→ **ESERCIZIO**: Per favore, ricopia identico, riga per riga, tutto il materiale qui sotto, lasciando fuori le immagini.

→ **DATI**:
※ ※ ※
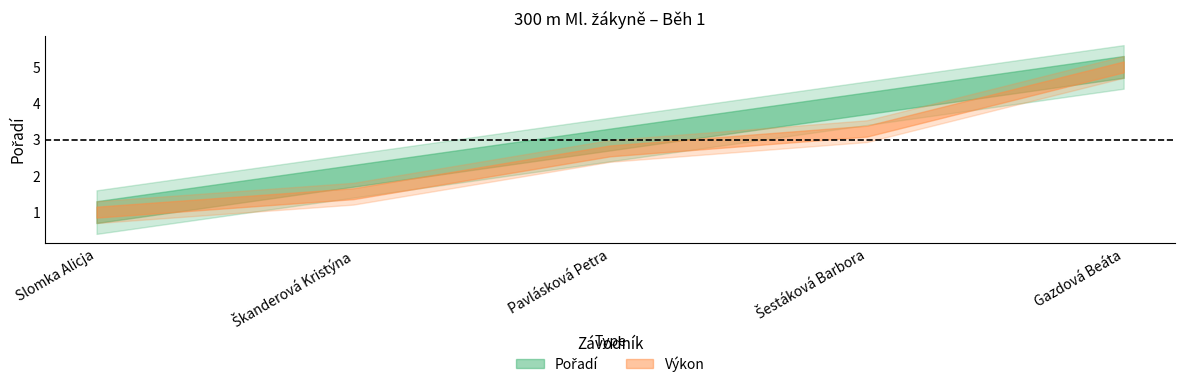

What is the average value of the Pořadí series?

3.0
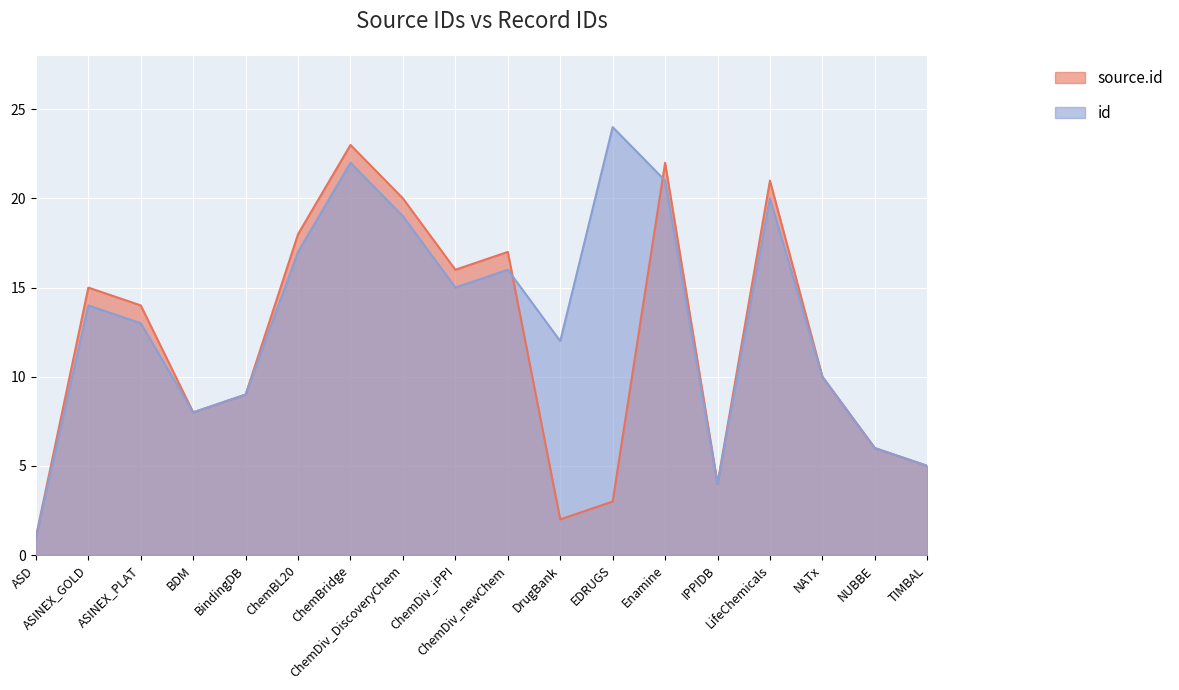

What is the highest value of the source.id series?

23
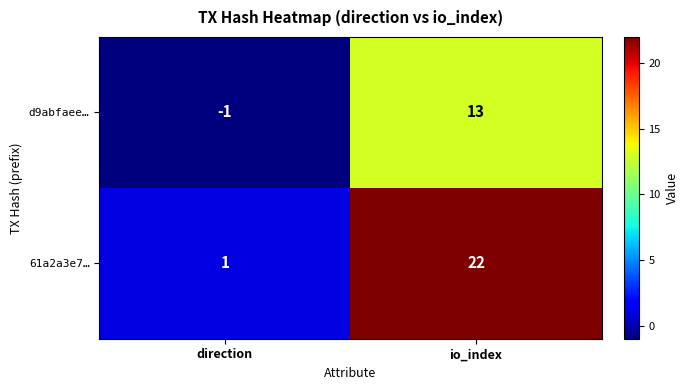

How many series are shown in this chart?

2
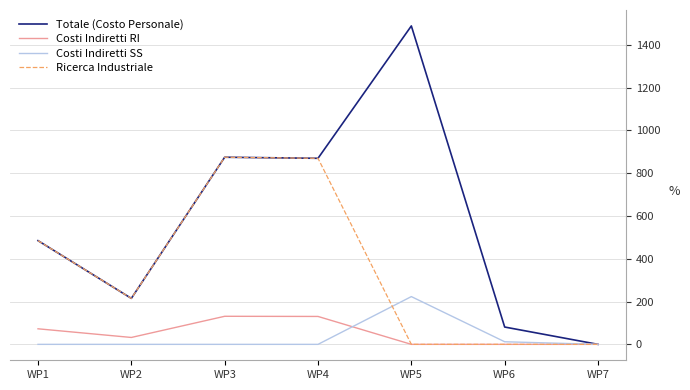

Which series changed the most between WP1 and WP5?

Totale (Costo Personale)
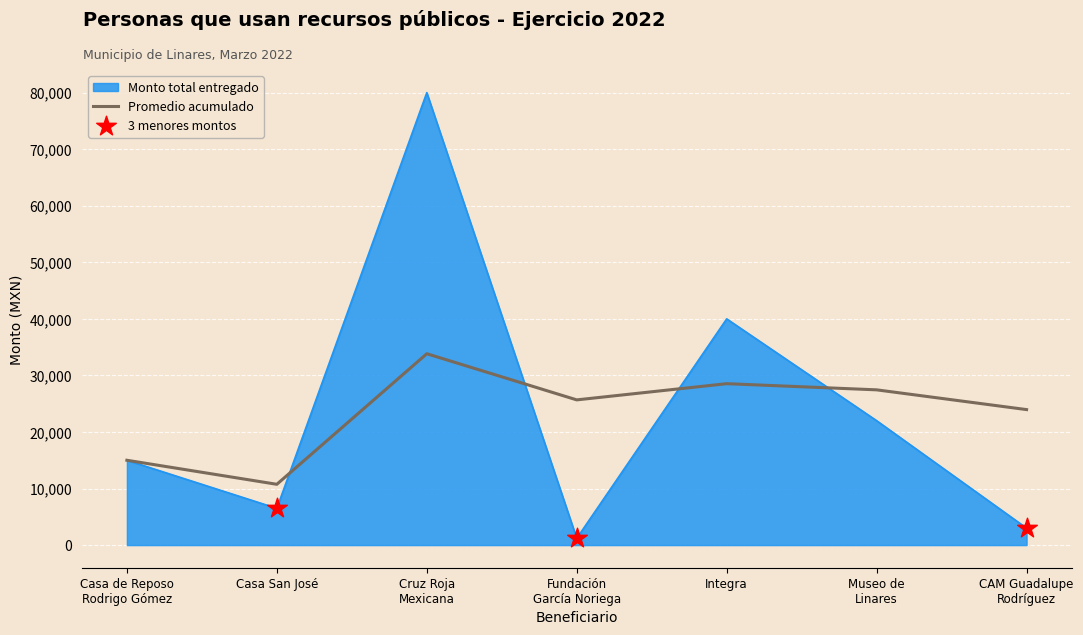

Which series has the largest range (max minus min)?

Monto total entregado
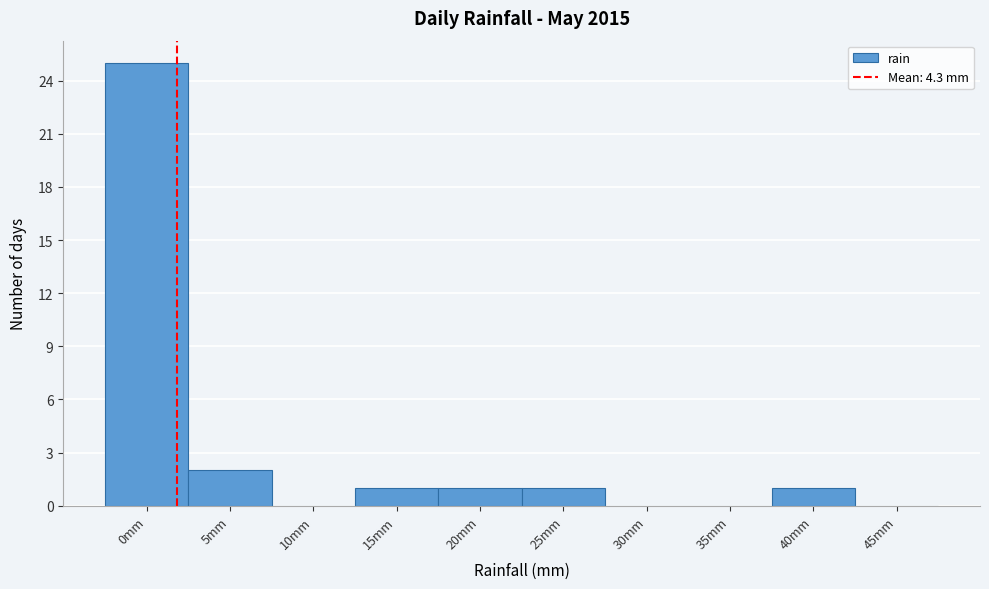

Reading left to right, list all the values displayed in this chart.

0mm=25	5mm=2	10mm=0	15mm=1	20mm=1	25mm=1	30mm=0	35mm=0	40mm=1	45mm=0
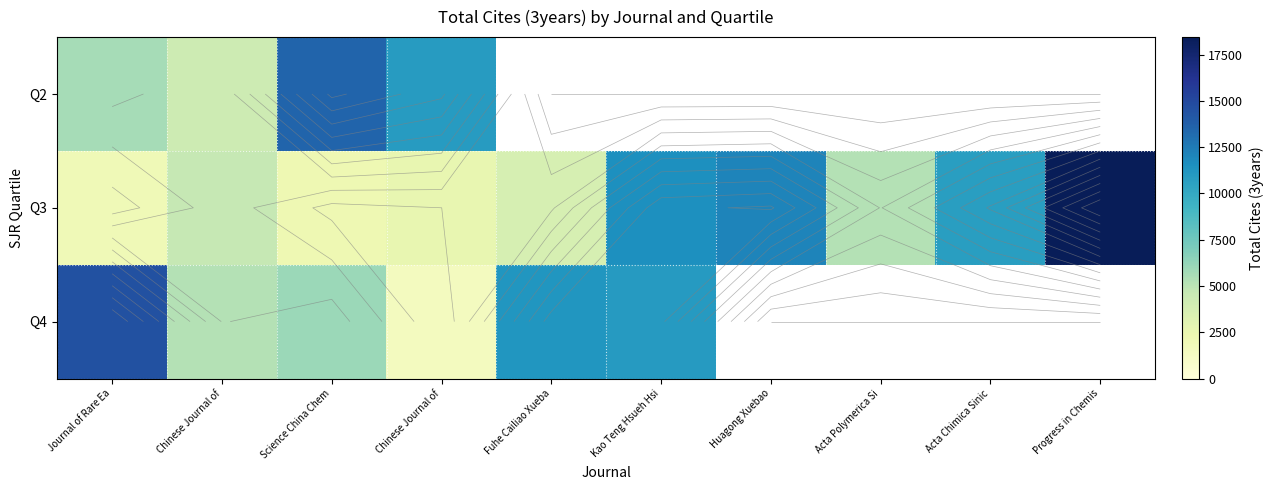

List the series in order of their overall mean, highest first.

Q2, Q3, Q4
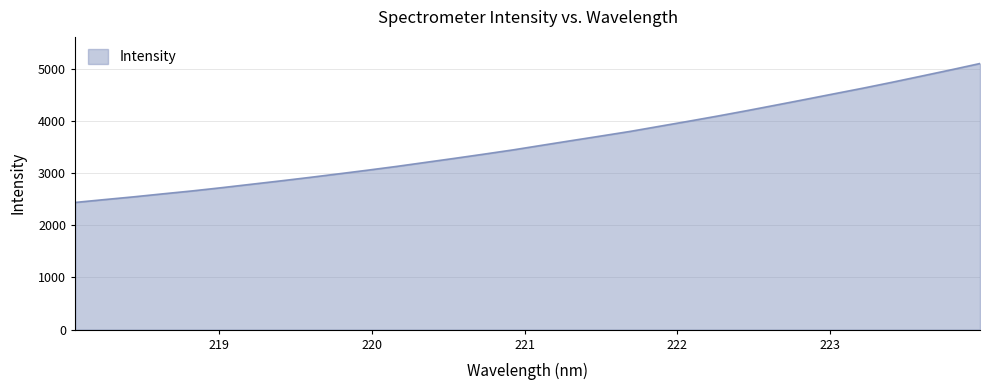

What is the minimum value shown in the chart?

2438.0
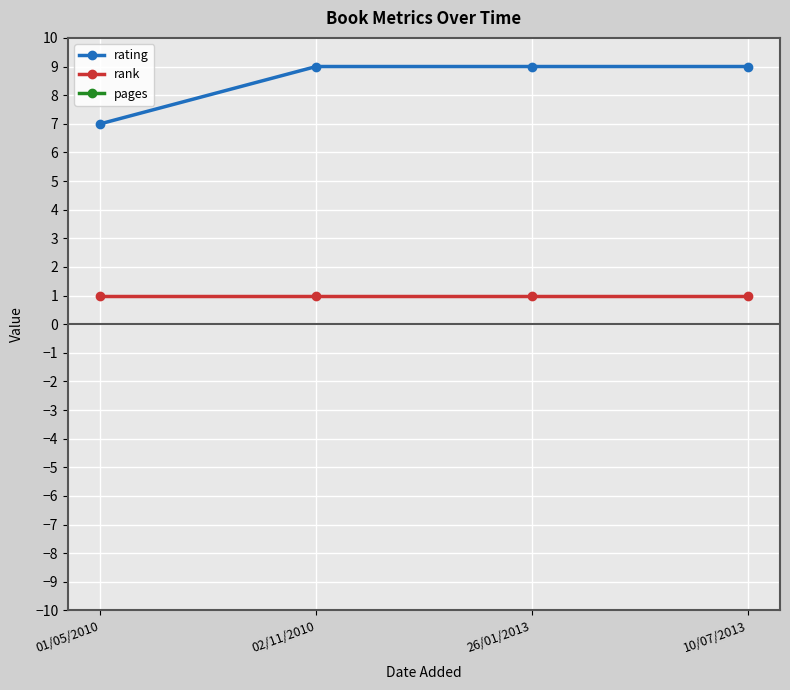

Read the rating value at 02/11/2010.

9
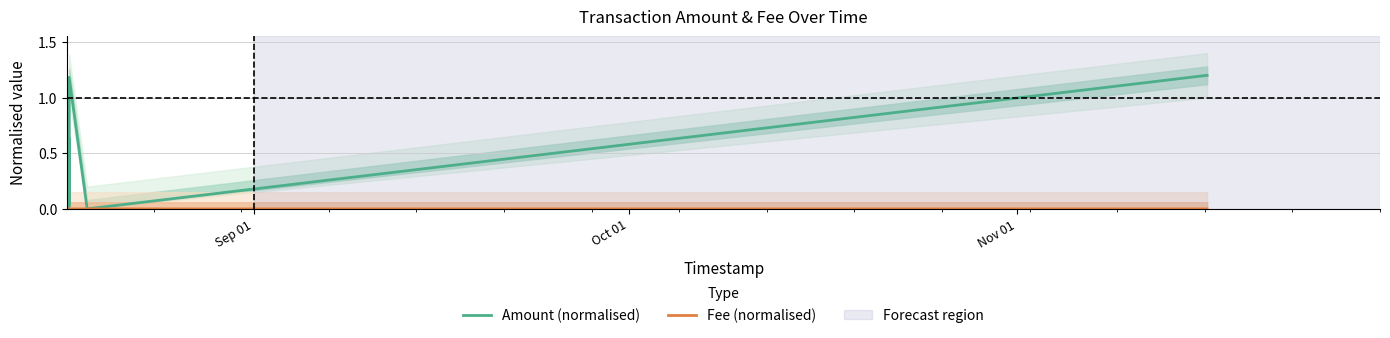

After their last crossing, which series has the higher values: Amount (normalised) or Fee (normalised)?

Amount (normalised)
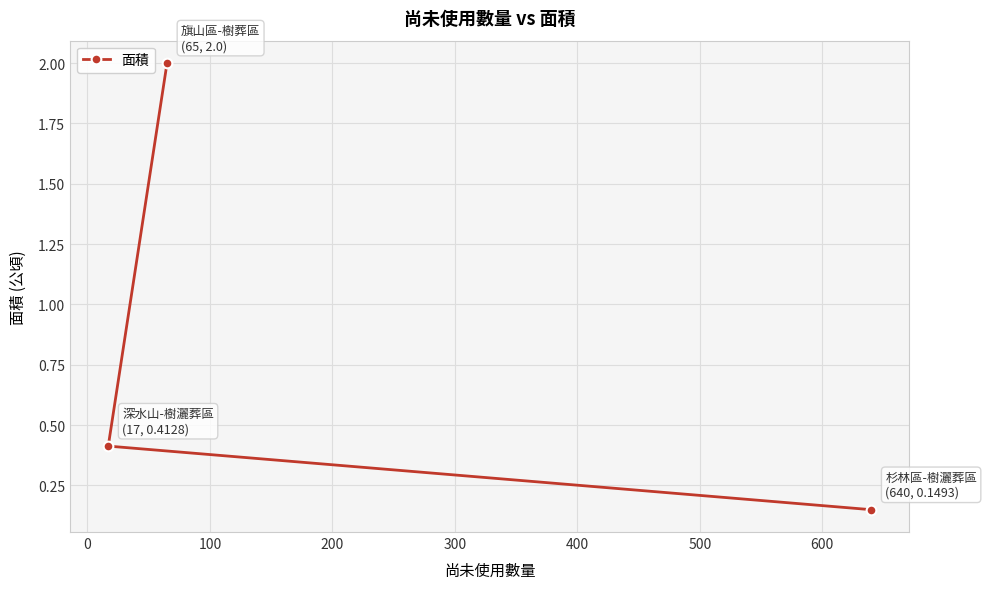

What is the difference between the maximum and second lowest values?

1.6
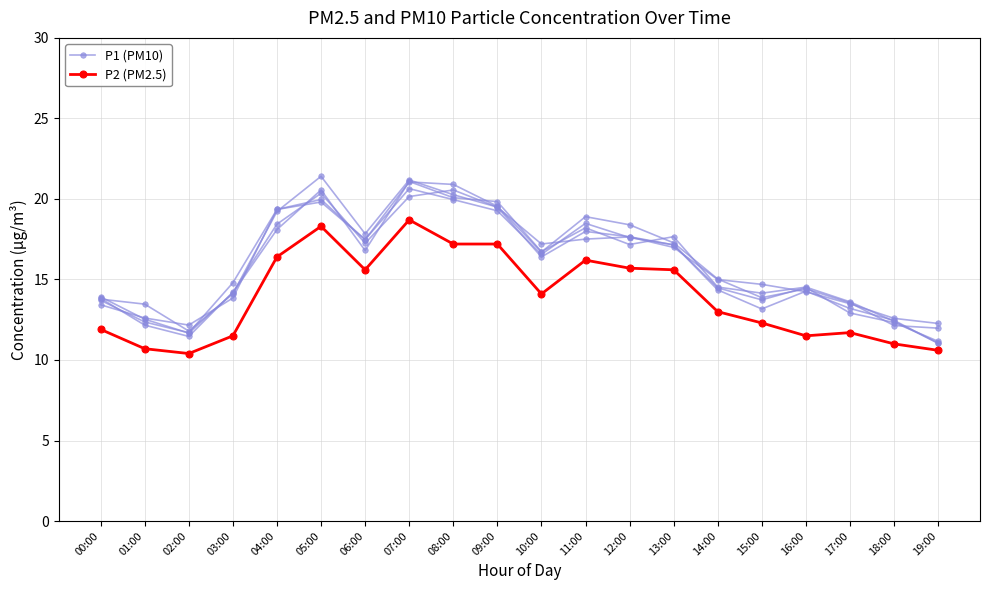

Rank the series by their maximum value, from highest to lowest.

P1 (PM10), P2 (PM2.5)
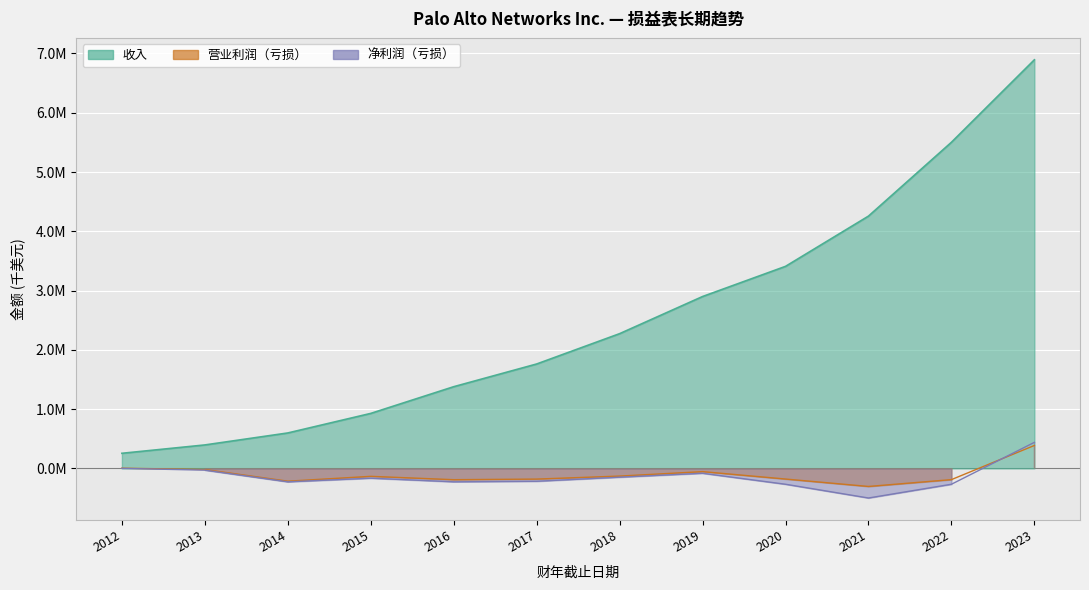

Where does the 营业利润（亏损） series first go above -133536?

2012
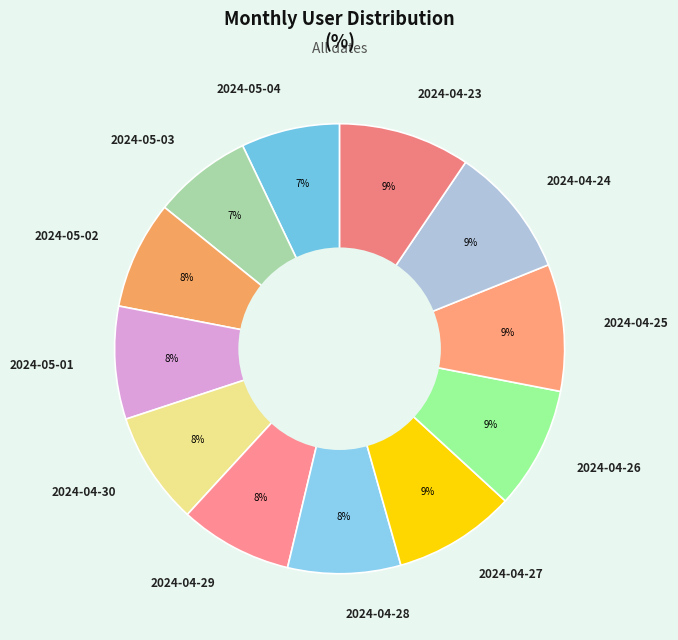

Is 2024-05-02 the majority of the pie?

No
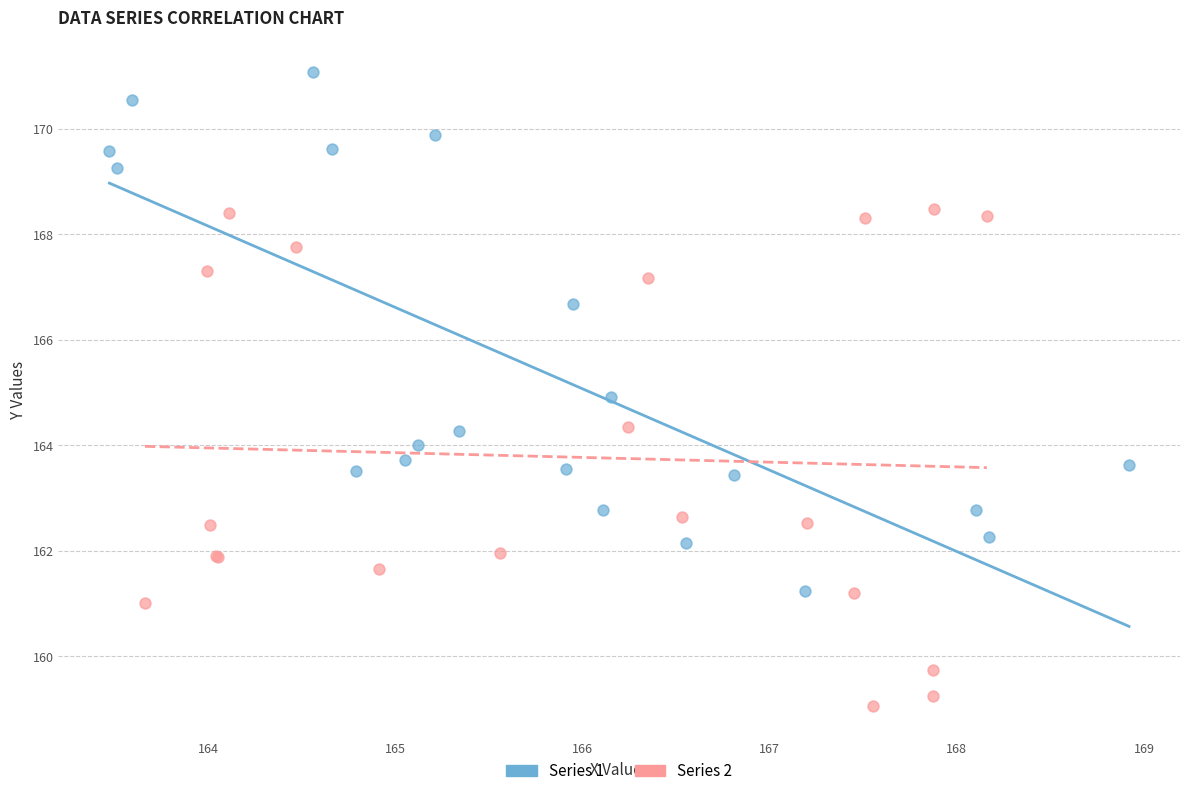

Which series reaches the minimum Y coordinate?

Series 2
※ ※ ※
→ **RISPOSTA SCRITTA**:
What is the average value of the Pořadí series?

3.0

What is the highest value of the source.id series?

23

How many series are shown in this chart?

2

Which series changed the most between WP1 and WP5?

Totale (Costo Personale)

Which series has the largest range (max minus min)?

Monto total entregado

Reading left to right, list all the values displayed in this chart.

0mm=25	5mm=2	10mm=0	15mm=1	20mm=1	25mm=1	30mm=0	35mm=0	40mm=1	45mm=0

List the series in order of their overall mean, highest first.

Q2, Q3, Q4

What is the minimum value shown in the chart?

2438.0

Read the rating value at 02/11/2010.

9

After their last crossing, which series has the higher values: Amount (normalised) or Fee (normalised)?

Amount (normalised)

What is the difference between the maximum and second lowest values?

1.6

Rank the series by their maximum value, from highest to lowest.

P1 (PM10), P2 (PM2.5)

Where does the 营业利润（亏损） series first go above -133536?

2012

Is 2024-05-02 the majority of the pie?

No

Which series reaches the minimum Y coordinate?

Series 2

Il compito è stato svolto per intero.